Turing is the right choice for teams that need to extend their ML engineering capacity with pre-vetted senior developers, without the overhead of a full delivery engagement.
AI-powered vetting platform screening 3M+ global ML developers to place the top 1% directly in client engineering teams at rates competitive with US in-house hiring. Minimum engagement starts at $8K/month per developer. Works best with clients in SaaS, fintech, healthcare, retail, manufacturing.
Decision matrix: DataRoot Labs vs Turing
| Your situation | Recommended choice |
|---|---|
| You need full-ownership delivery on a defined project scope | DataRoot Labs |
| You need a large dedicated team for an ongoing programme | Check each company's engagement model |
| Your budget is at the lower end | Turing |
| You need specialist depth in a specific vertical | DataRoot Labs |
| You need staff augmentation or team extension | Turing |
| You need consulting before committing to a build | DataRoot Labs |
Use case fit: DataRoot Labs vs Turing
| Use case | DataRoot Labs fit | Turing fit | Winner |
|---|---|---|---|
| ML strategy and AI roadmap development for startups entering their first ML programme | Strong | Strong | Both equally |
| Custom ML model development and integration for SaaS product differentiation | Strong | Limited | DataRoot Labs |
| Extending an internal ML engineering team with a pre-vetted senior ML engineer | Limited | Strong | Turing |
| Staff augmentation for a specific deep learning or NLP specialization not in-house | Limited | Strong | Turing |
| Fixed-price build | Limited | Limited | Both equally |
| Staff augmentation | Limited | Strong | Turing |
Verdict: DataRoot Labs vs Turing
DataRoot Labs (3.8/5) is the stronger overall choice for most Machine Learning Development projects. One of Ukraine's most recognized ML consultancies — combining strategy-level AI advisory with hands-on engineering, a combination rare at this team size and price point. It is best for startups and scale-ups needing AI strategy alongside execution, with accessible starting budgets and a boutique consultancy approach.
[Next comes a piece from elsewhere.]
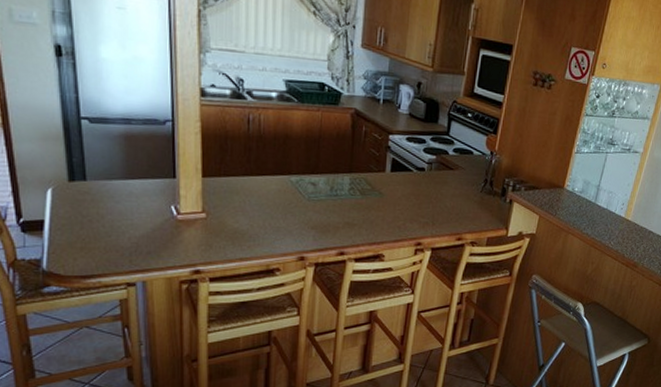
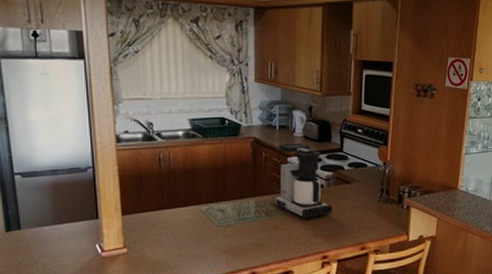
coffee maker: none [369,120,432,203] -> present [272,143,333,219]

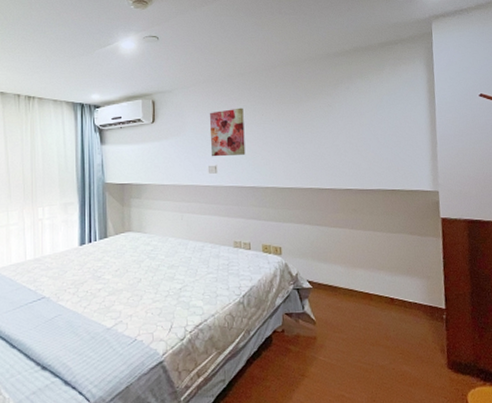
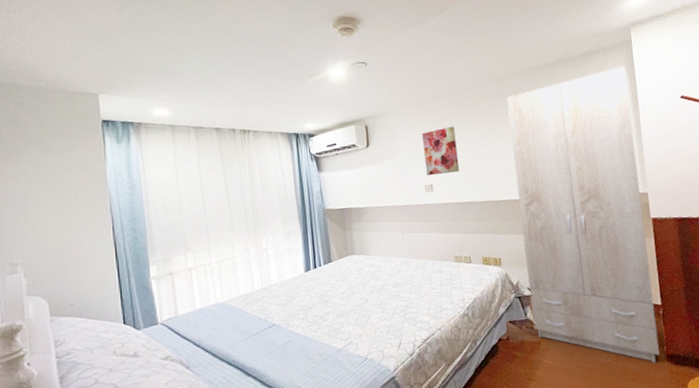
wardrobe: none [299,59,440,370] -> present [506,66,660,364]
Turing (3.7/5) is the better choice when teams that need to extend their ML engineering capacity with pre-vetted senior developers, without the overhead of a full delivery engagement. If your situation matches those criteria, Turing is a competitive option.
Related comparisons
DataRoot Labs vs Turing FAQ
Is DataRoot Labs better than Turing?
DataRoot Labs (3.8/5) scores higher overall, but "better" depends on your use case. DataRoot Labs is better for startups and scale-ups needing AI strategy alongside execution, with accessible starting budgets and a boutique consultancy approach. Turing is better for teams that need to extend their ML engineering capacity with pre-vetted senior developers, without the overhead of a full delivery engagement.
How do DataRoot Labs and Turing differ in pricing?
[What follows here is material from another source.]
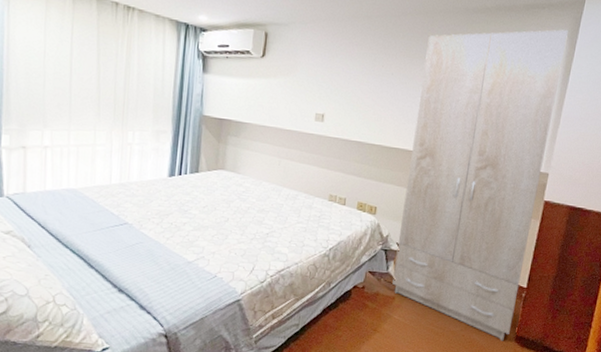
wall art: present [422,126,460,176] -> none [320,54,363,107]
DataRoot Labs uses fixed project, t&m, retainer pricing with a minimum engagement of $15K. Turing uses staff augmentation pricing with a minimum engagement of $8K/month per developer. Neither firm publishes a full rate card; a discovery call is required for project-specific quotes.
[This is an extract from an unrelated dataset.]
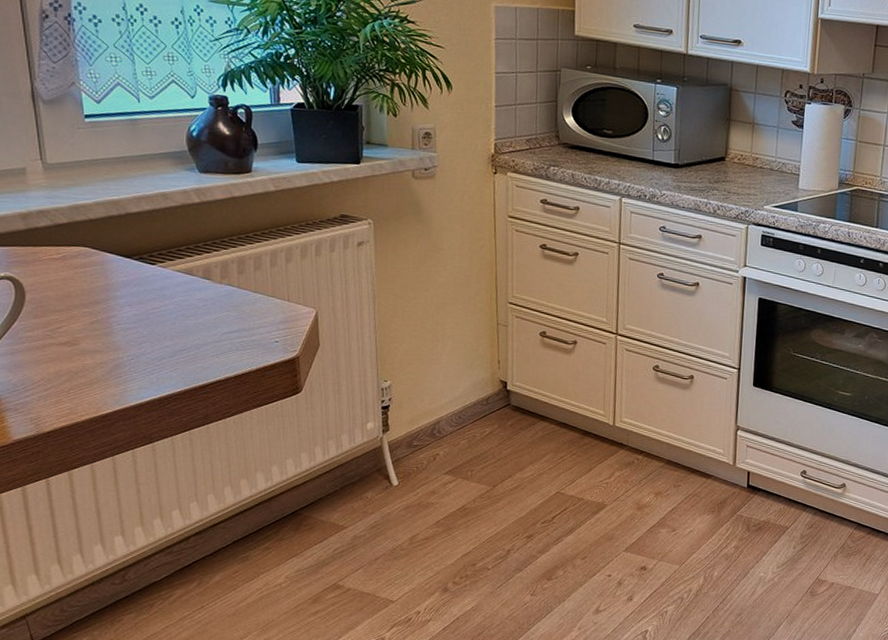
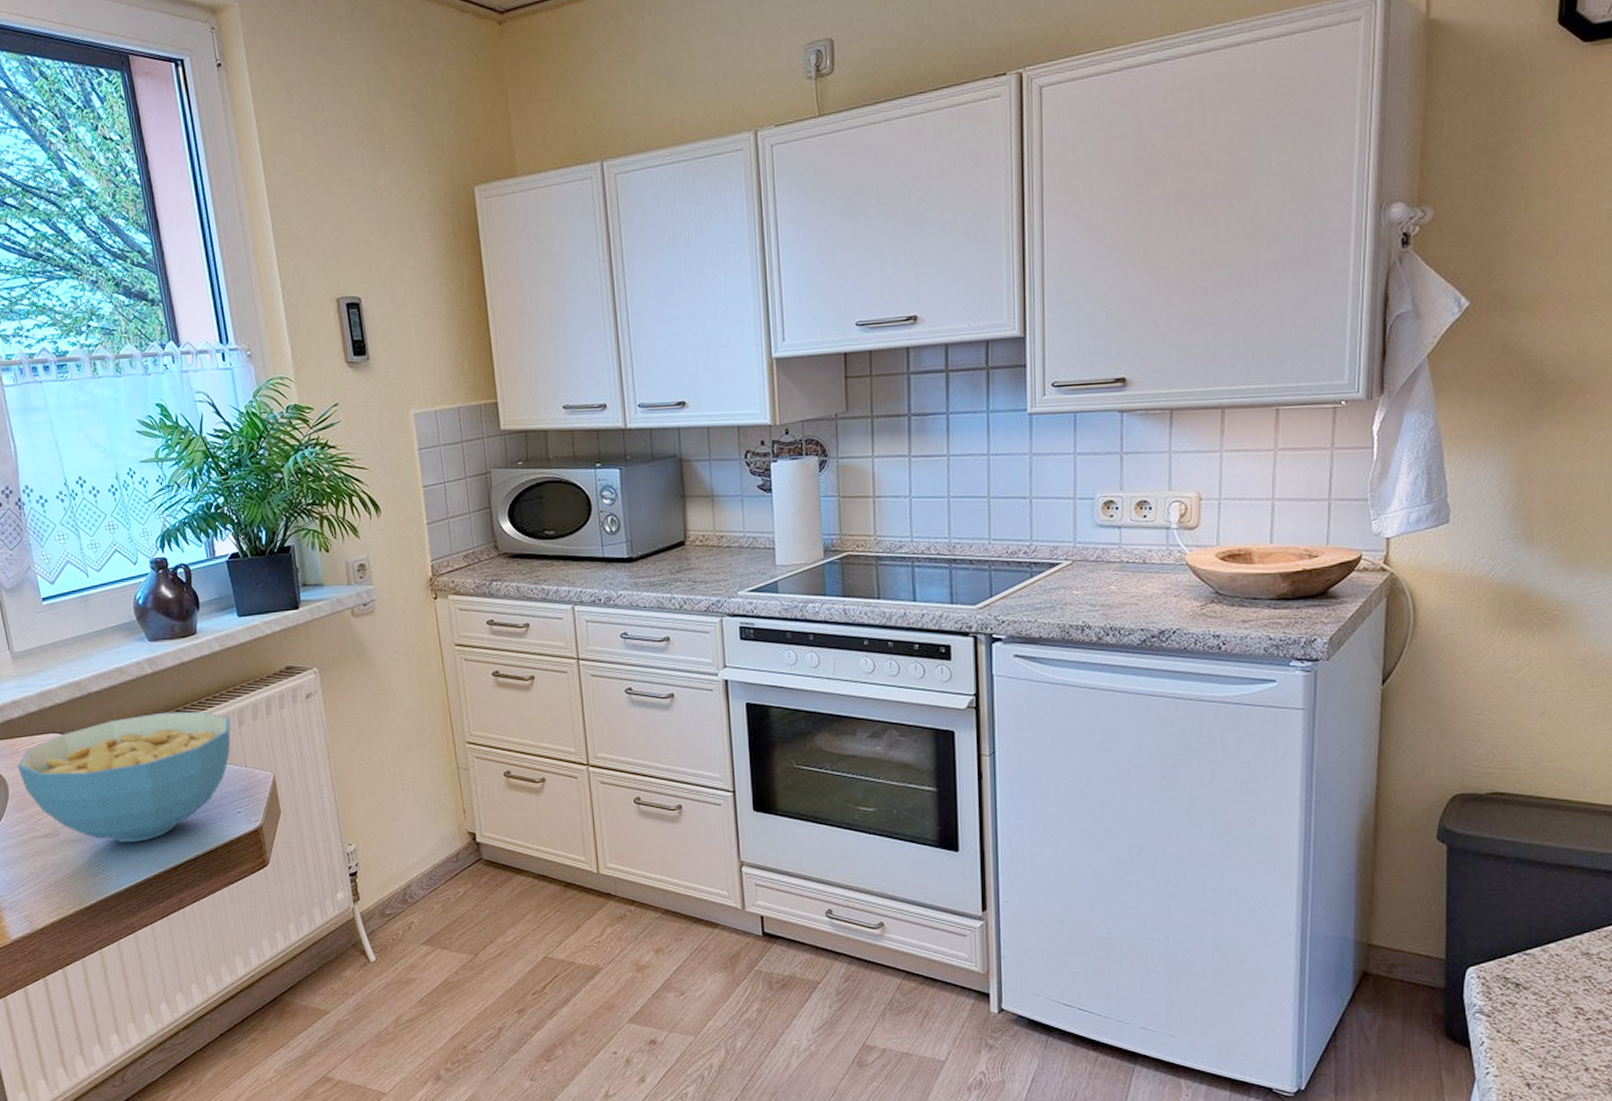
cereal bowl: none [38,240,276,359] -> present [17,711,231,842]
Which is better for enterprise: DataRoot Labs or Turing?
DataRoot Labs is the larger team and typically the better enterprise-scale choice. For very large programmes, verify team size and compliance coverage directly with each company before shortlisting.
What are the main differences between DataRoot Labs and Turing?
DataRoot Labs's primary differentiator is: one of ukraine's most recognized ml consultancies — combining strategy-level ai advisory with hands-on engineering, a combination rare at this team size and price point. Turing's primary differentiator is: ai-powered vetting platform screening 3m+ global ml developers to place the top 1% directly in client engineering teams at rates competitive with us in-house hiring. They also differ in team size (50–100 vs 1,000+), minimum engagement ($15K vs $8K/month per developer), and primary industries served (SaaS, fintech vs SaaS, fintech).
Last reviewed: July 2026. Verify all details directly with each company before making a decision.